B-Mor7: Yes, Hip Hop culture runs through my being; within this I’ve incorporated African and African-American history and culture into everything I do. In fact, it’s what I currently teach at Rhode Island College. I am also extremely involved in Asian philosophy and culture. This includes becoming a yoga teacher and studying Sanskit, Hinduism, Buddhism and Vedanta. I also grew up with Lao and Cambodian people and recently traveled to Laos so I’ve studied the language and culture there as well. I’m also interested in “Latin” America and the Caribbean and I’m trying to learn Spanish. I even rap in Spanish sometimes and I’m trying to do more of this. One group (made up of many nations) that is typically marginalized are the “Native Americans”. I have many friends from different indigenous communities and I’m involved in Pow-Wow’s (Native gatherings) where there is a lot of drumming. Connecting with all of these rich cultures, histories and struggles have made me into the strong person I am today and have influenced my music tremendously. Although there are differences there is something spiritual that unites oppressed peoples. I find this connection through music. One of my goals is to create a fusion Hip Hop cd that combines my lyrics with different genres of traditional and indigenous music. I’ve already experimented with this with Middle Eastern, Cambodian and Indian music. I can’t wait to start recording! I’m probably going to do some punk/hip hop blends as well with live bands.
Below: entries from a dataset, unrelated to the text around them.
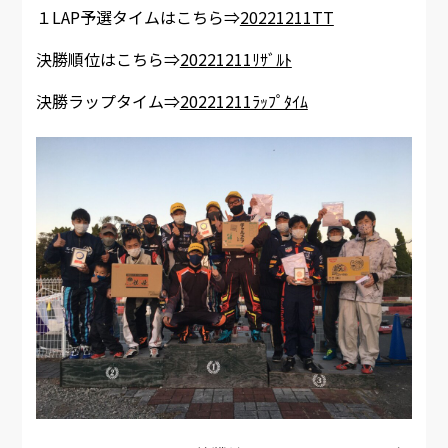
１LAP予選タイムはこちら⇒
20221211TT
決勝順位はこちら⇒
20221211ﾘｻﾞﾙﾄ
決勝ラップタイム⇒
20221211ﾗｯﾌﾟﾀｲﾑ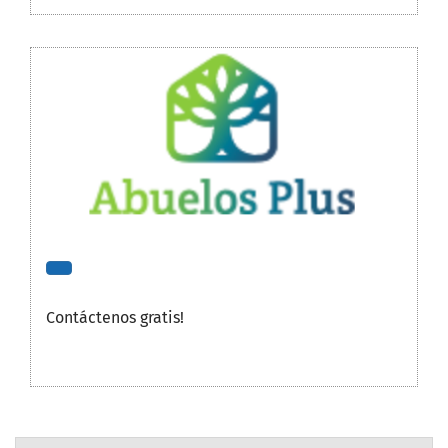
Contáctenos gratis!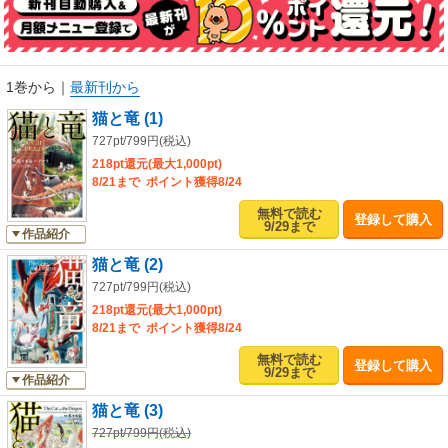
これは、猫と竜と人間の、温かくて不思議な物語。
1巻から
｜
最新刊から
猫と竜 (1)
727pt/799円(税込)
218pt還元(最大1,000pt)
8/21まで ポイント獲得8/24
無料で読む
登録して購入
9/29まで
作品紹介
猫と竜 (2)
727pt/799円(税込)
218pt還元(最大1,000pt)
8/21まで ポイント獲得8/24
無料で読む
登録して購入
9/29まで
作品紹介
猫と竜 (3)
727pt/799円(税込)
Teruah: Sounds great. Reminds me a lot of Ylove. I'll have to introduce you. How did your crew and audience respond Jewish Problem? Do you find they relate to it? (I'm guessing that they’re mostly not Jewish, is that right?)
B-Mor7: I’ve had this song for a few years but it was just released recently so not too many people have heard it. The ones who have are amazed by it and think it is awesome. They also say people aren’t ready to hear it yet…I don’t know if I’m ready to perform it. I read it once for a group I used to work with and it was very emotional for me to do that.
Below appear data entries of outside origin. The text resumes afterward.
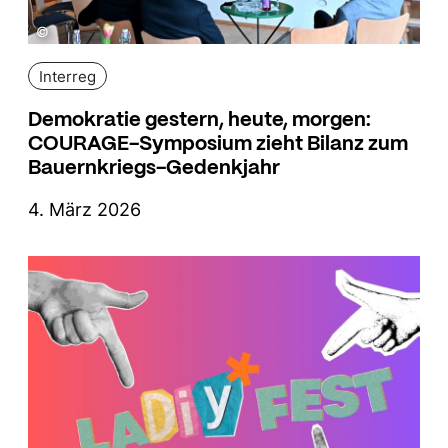
©
Interreg
Demokratie gestern, heute, morgen:
COURAGE-Symposium zieht Bilanz zum
Bauernkriegs-Gedenkjahr
4. März 2026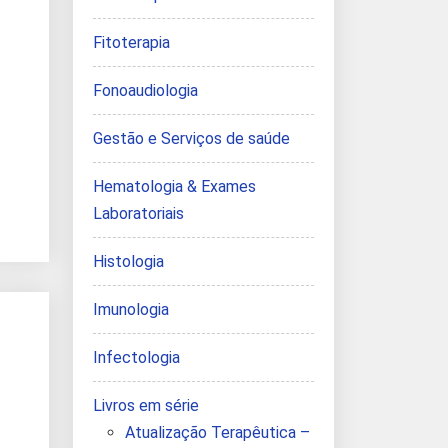
Fitoterapia
Fonoaudiologia
Gestão e Serviços de saúde
Hematologia & Exames
Laboratoriais
Histologia
Imunologia
Infectologia
Livros em série
Atualização Terapêutica –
Teruah: Your song is very much its own, but it covers similar ground to Remedy's Never Again. Are you familiar with it?
B-Mor7: No, but I’d love to check it out.
Teruah: There's something about hip-hop (as well as punk, which is more my music) that’s great for music about defiance
Teruah: Both your and Remedy's raps really show a raw nerve. The Shoah was three generations ago. Lots of American Jews think of it as ancient history. How come it's so raw for you? (Let's be clear...I applaud you for it. Just asking.)
B-Mor7: That’s a good question. Several reasons. For one thing, 3 generations ago is not ancient history. Especially when it translates as me not being able to know my ancestors as well. Most people I know have large families. I don’t. This made me feel disconnected from my family, and my past. You also mentioned defiance. I’ve always been curious about the persistent defiance, rebellion and revolt of oppressed peoples throughout the world because these are the stories that exist but are usually ignored or pushed under the rug when history is taught and they are so important to our quest for humanity. When I started to record the Jewish Problem I stumbled across a trailer for the movie Defiance (a film about Jews who fled into the woods and fought off the Nazis) and the synchronized was perfect. I couldn’t wait for the movie to come out (a year later) but it gave me even more inspiration, information and ideas for my song. I even sampled a couple of lines from the trailer to place in my song for dramatic effect. As for hip-hop and punk music, in its purest form it is very defiant by nature. I definitely exude this essence in my music, lyrics and stage performance. It even shows in my studio name “Outlaw Culture”.